§ TASK TO COMPLETE
Reproduce the records from the line holding "Last year’s Wayne" through the line holding "CHECK PRICE", inclusive. Leave out the picture markers.

[Text data extracted from pages]
++++++++++

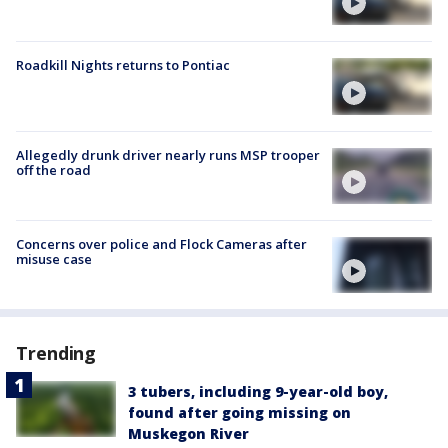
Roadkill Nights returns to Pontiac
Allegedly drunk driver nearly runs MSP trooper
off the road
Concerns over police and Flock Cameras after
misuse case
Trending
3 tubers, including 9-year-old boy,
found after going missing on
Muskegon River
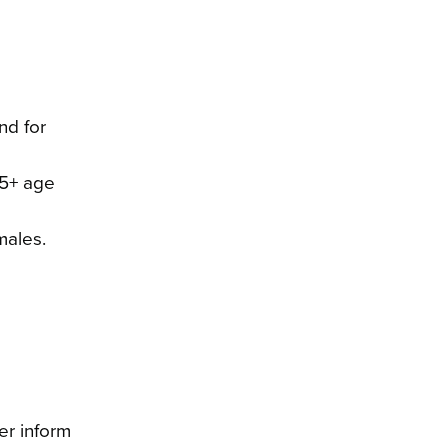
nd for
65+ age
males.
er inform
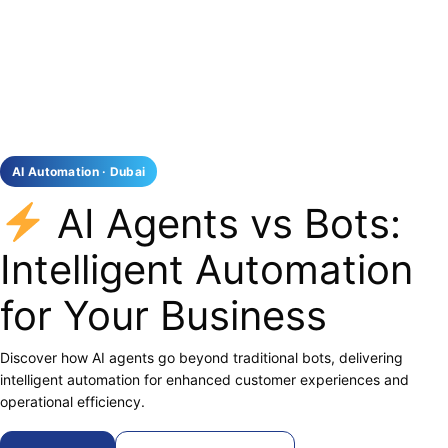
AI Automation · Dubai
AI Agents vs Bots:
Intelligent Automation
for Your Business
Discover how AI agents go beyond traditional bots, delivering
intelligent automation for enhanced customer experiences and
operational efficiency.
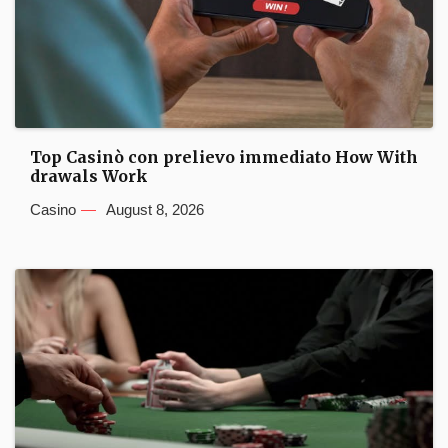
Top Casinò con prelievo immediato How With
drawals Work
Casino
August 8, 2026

++++++++++

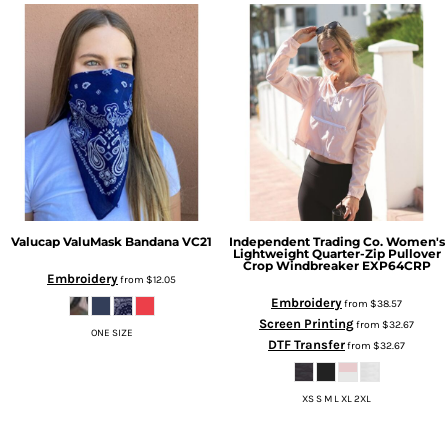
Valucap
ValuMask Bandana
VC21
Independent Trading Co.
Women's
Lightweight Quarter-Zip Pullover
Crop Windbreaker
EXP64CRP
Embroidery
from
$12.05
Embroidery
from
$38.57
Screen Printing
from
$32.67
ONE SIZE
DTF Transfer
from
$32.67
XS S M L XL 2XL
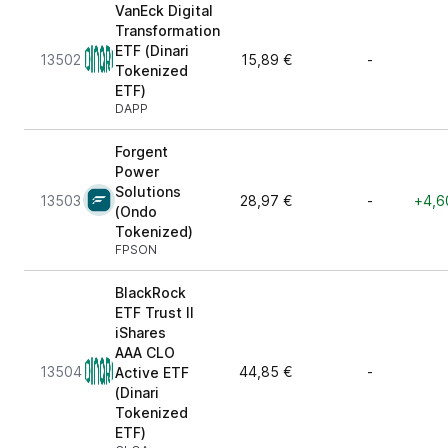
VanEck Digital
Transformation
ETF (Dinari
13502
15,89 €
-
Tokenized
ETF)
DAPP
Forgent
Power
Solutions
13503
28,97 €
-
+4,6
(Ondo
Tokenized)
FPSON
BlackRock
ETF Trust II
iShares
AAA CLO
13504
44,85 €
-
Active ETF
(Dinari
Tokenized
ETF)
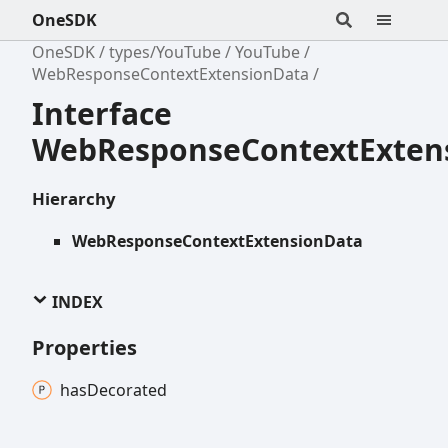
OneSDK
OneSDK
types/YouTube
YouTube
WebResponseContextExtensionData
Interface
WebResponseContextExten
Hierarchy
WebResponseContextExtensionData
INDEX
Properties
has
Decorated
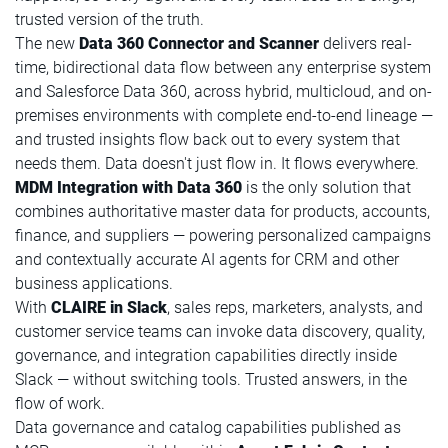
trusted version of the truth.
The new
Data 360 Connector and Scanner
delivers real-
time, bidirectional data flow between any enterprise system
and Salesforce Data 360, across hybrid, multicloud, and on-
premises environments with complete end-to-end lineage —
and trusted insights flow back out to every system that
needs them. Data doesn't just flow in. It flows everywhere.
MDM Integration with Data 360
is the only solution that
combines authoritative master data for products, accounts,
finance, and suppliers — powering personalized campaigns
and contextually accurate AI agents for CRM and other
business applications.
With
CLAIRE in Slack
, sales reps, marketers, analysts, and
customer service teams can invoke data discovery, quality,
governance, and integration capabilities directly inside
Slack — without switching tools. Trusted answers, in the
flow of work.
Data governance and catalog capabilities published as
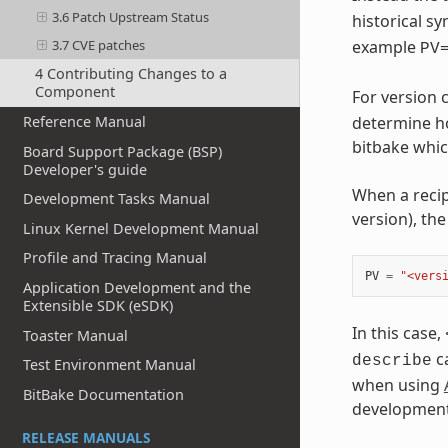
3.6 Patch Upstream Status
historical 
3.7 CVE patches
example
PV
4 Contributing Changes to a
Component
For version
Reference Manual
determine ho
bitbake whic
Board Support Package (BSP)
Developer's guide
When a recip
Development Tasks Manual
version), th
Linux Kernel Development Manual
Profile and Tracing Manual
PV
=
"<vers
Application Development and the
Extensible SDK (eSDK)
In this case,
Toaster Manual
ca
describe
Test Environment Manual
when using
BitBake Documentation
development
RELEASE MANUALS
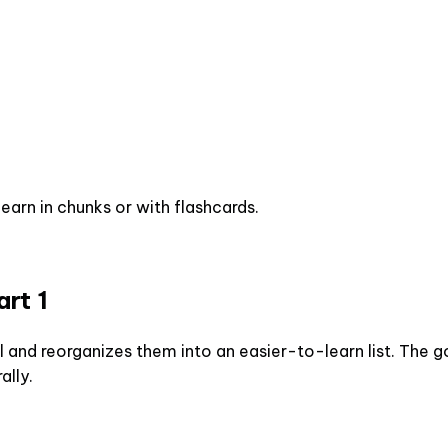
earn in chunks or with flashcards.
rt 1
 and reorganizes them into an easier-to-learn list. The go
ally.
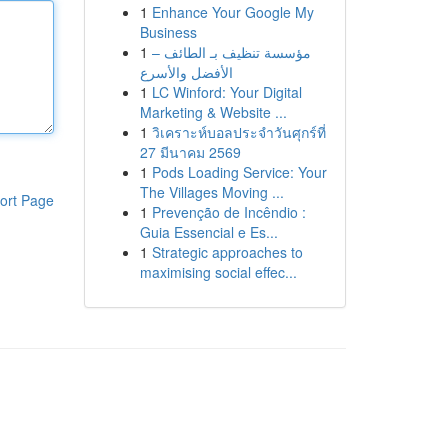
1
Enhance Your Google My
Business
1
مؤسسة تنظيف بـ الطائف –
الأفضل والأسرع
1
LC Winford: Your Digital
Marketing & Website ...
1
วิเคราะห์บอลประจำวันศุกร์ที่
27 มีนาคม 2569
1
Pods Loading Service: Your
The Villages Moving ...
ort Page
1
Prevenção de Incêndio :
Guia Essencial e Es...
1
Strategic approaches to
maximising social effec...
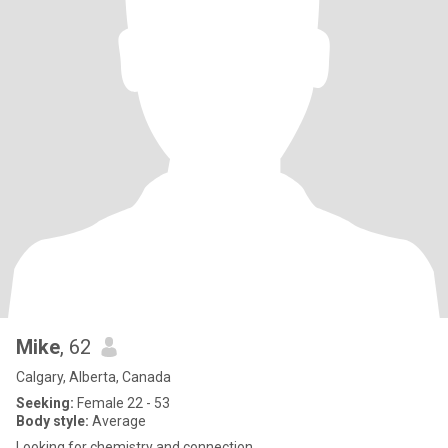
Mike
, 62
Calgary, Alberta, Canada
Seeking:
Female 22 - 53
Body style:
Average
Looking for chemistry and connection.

++++++++++

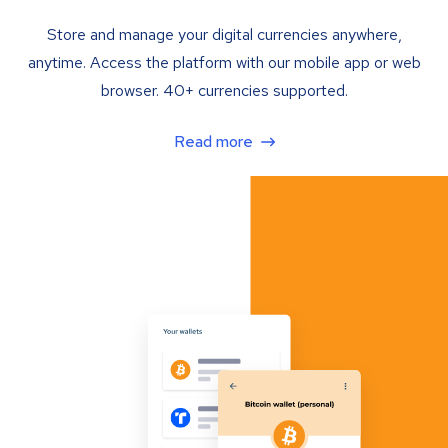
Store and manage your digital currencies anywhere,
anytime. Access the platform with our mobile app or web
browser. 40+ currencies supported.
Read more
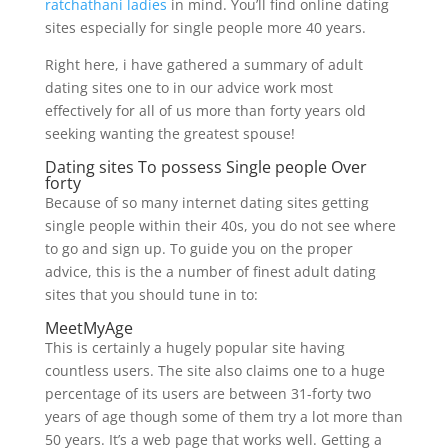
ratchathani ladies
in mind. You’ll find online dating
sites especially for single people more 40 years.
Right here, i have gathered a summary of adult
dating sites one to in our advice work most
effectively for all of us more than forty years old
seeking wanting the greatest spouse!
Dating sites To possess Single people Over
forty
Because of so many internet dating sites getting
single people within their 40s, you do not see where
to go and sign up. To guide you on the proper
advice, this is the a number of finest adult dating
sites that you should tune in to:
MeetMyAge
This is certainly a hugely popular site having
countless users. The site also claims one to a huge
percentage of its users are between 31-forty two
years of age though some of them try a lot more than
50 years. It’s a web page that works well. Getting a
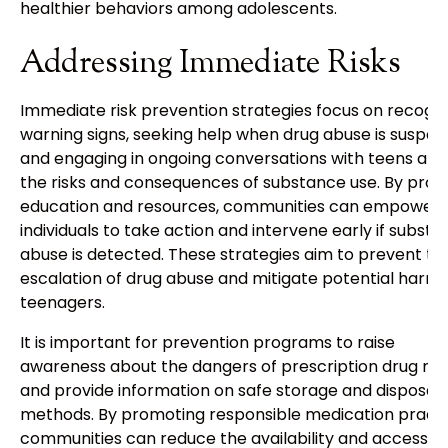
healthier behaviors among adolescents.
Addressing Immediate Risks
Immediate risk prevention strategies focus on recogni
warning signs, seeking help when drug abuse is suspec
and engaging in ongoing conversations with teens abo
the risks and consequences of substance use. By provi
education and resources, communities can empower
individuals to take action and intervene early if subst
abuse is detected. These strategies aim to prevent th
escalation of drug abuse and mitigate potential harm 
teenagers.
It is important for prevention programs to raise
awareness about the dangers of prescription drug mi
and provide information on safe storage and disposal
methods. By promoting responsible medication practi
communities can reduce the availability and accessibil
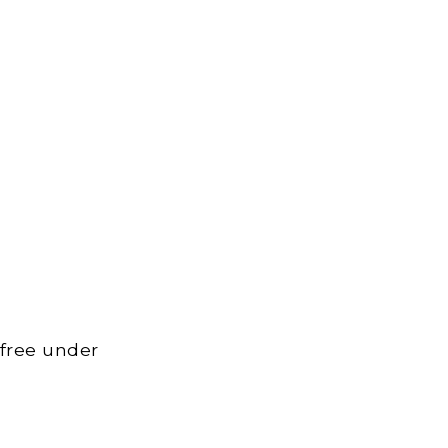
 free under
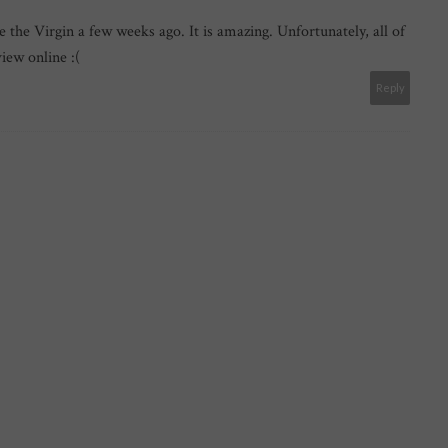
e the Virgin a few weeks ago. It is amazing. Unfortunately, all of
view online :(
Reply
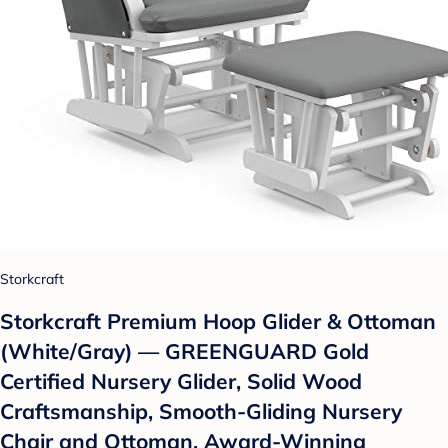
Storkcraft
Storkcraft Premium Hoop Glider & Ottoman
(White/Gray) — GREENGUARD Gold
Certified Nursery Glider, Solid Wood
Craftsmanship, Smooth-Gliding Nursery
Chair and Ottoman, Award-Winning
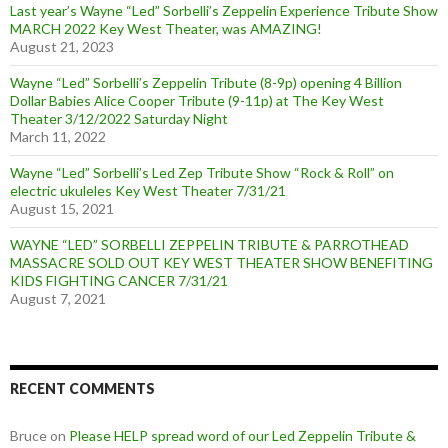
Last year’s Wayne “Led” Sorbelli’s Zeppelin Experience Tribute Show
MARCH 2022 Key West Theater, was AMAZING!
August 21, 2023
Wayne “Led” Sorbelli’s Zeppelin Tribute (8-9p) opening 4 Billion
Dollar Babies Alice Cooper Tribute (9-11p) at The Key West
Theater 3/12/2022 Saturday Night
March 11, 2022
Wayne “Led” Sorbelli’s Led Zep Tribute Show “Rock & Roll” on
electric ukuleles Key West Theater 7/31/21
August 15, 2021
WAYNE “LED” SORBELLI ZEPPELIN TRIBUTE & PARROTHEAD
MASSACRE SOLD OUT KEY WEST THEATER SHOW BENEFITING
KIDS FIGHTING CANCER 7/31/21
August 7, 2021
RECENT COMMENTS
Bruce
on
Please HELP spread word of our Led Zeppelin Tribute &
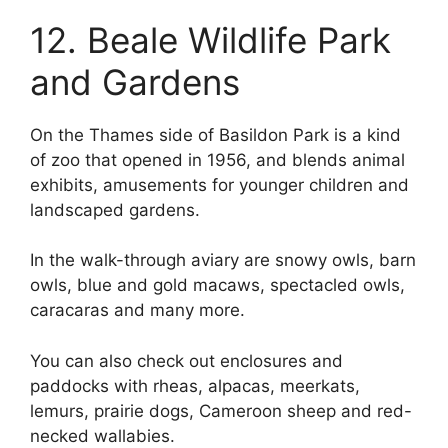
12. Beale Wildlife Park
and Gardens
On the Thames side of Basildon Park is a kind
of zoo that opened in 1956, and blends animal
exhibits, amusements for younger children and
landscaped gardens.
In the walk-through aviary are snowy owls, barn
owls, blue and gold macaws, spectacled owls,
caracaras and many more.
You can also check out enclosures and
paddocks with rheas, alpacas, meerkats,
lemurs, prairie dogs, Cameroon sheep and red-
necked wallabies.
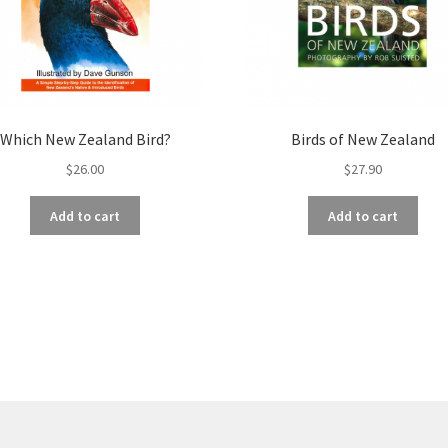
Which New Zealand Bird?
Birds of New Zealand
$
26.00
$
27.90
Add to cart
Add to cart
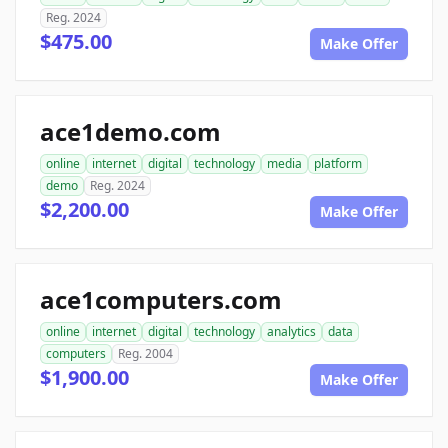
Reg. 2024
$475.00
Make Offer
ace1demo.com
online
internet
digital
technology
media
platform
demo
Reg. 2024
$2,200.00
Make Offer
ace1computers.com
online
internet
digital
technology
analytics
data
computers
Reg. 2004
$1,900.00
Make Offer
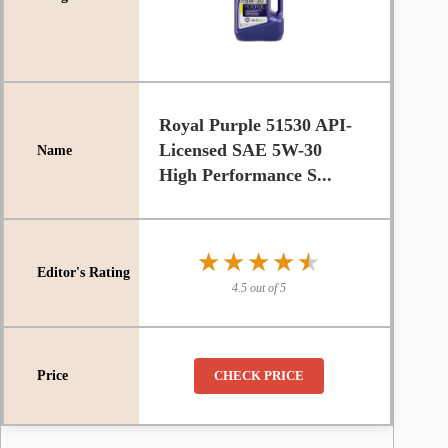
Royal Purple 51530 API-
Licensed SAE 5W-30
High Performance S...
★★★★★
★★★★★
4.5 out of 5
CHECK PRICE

++++++++++

§ THE COMPLETED TASK
Last year’s Wayne “Led” Sorbelli’s Zeppelin Experience Tribute Show
MARCH 2022 Key West Theater, was AMAZING!
August 21, 2023
Wayne “Led” Sorbelli’s Zeppelin Tribute (8-9p) opening 4 Billion
Dollar Babies Alice Cooper Tribute (9-11p) at The Key West
Theater 3/12/2022 Saturday Night
March 11, 2022
Wayne “Led” Sorbelli’s Led Zep Tribute Show “Rock & Roll” on
electric ukuleles Key West Theater 7/31/21
August 15, 2021
WAYNE “LED” SORBELLI ZEPPELIN TRIBUTE & PARROTHEAD
MASSACRE SOLD OUT KEY WEST THEATER SHOW BENEFITING
KIDS FIGHTING CANCER 7/31/21
August 7, 2021
RECENT COMMENTS
Bruce
on
Please HELP spread word of our Led Zeppelin Tribute &
12. Beale Wildlife Park
and Gardens
On the Thames side of Basildon Park is a kind
of zoo that opened in 1956, and blends animal
exhibits, amusements for younger children and
landscaped gardens.
In the walk-through aviary are snowy owls, barn
owls, blue and gold macaws, spectacled owls,
caracaras and many more.
You can also check out enclosures and
paddocks with rheas, alpacas, meerkats,
lemurs, prairie dogs, Cameroon sheep and red-
necked wallabies.
Which New Zealand Bird?
Birds of New Zealand
$
26.00
$
27.90
Add to cart
Add to cart
Reg. 2024
$475.00
Make Offer
ace1demo.com
online
internet
digital
technology
media
platform
demo
Reg. 2024
$2,200.00
Make Offer
ace1computers.com
online
internet
digital
technology
analytics
data
computers
Reg. 2004
$1,900.00
Make Offer
Royal Purple 51530 API-
Licensed SAE 5W-30
High Performance S...
★★★★★
★★★★★
4.5 out of 5
CHECK PRICE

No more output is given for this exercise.